Automobiles cause havoc
A pony owned and driven by Mrs. John W. Wood of Warrensburgh was frightened by an automobile May 17, 1911 near the residence of Edwin Osborne. The machine, occupied by Charles B. Dix, brother of Governor Dix and a party of friends, was at once stopped and assistance was offered.
Mrs. Wood, believing that she was able to manage the frightened animal alone, left the wagon and took the pony by the head while the automobile continued on its way. The little beast, however, reared and plunged so vigorously that the woman was thrown to the ground and horse and wagon passed over her, bruising her severely.
Mrs. Wood was unconscious for some time after she was taken to her home in Dickinson and Bertrand's automobile. She was better the next morning and no serious results are anticipated. The pony was finally stopped near the Adirondack Hotel.
Girls thrown from wagon
On the evening of May 17, 1911, Miss Emma Young and Miss Jessie Soper were driving on the Lake George Road when their horse was frightened by a passing automobile and backed the wagon over a steep bank near the residence of B.C. Dickinson.
The girls escaped with a severe shaking up and numerous painful bruises. The wagon was broken up somewhat, but the horse came out of the mix-up in good condition.
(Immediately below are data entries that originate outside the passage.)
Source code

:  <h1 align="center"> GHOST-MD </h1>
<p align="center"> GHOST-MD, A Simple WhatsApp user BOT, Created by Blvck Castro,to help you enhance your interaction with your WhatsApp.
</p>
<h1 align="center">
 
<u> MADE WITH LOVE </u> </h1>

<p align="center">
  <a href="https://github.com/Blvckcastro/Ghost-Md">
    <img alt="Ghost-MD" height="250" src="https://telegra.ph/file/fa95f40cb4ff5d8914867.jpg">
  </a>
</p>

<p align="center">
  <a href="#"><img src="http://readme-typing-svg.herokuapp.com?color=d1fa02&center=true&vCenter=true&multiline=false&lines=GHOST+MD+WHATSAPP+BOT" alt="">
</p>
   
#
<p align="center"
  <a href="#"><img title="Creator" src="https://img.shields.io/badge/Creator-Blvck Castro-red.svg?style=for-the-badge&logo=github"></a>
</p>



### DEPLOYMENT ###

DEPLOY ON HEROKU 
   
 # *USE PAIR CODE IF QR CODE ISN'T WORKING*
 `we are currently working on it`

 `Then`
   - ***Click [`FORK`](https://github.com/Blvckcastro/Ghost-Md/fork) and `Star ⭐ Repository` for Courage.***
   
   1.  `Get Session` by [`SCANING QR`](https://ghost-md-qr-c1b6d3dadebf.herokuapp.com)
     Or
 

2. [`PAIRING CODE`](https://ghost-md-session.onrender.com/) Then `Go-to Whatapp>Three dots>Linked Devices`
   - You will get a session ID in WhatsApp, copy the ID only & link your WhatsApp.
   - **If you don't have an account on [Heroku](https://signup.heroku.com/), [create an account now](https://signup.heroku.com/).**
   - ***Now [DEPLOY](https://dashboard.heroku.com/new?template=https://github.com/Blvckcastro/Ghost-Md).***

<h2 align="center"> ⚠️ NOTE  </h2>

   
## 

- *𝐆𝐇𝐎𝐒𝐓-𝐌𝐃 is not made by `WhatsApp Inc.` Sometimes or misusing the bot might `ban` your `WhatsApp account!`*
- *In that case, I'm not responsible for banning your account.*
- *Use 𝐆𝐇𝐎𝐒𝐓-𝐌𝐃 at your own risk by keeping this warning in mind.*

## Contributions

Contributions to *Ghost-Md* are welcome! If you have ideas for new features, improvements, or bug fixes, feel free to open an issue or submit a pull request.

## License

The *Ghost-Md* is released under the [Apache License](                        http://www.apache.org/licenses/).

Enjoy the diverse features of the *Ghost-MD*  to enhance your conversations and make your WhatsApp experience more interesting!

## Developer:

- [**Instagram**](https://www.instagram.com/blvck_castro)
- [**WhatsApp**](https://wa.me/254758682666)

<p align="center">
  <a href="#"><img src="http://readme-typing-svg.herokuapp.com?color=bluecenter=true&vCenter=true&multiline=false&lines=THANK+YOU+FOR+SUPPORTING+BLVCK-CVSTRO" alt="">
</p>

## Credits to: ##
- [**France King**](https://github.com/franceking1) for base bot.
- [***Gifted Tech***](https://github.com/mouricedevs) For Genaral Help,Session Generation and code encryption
In another incident the same day, a big automobile driven by two young men from Glens Falls turned out to pass Dr. C.K. Burt's car near Bolton when one of the rear axles snapped off short. The machine turned turtle, caught fire and was entirely destroyed. The young fellows were thrown out and miraculously escaped serious injury.
Jury shows no sympathy
A case proceeding before Justice Van Kirk in Lake George was that of Byron Finkle against the Bolton Landing Lumber Company. The action was one to recover damages for injuries received in an accident at the company's sawmills in Bolton in 1910.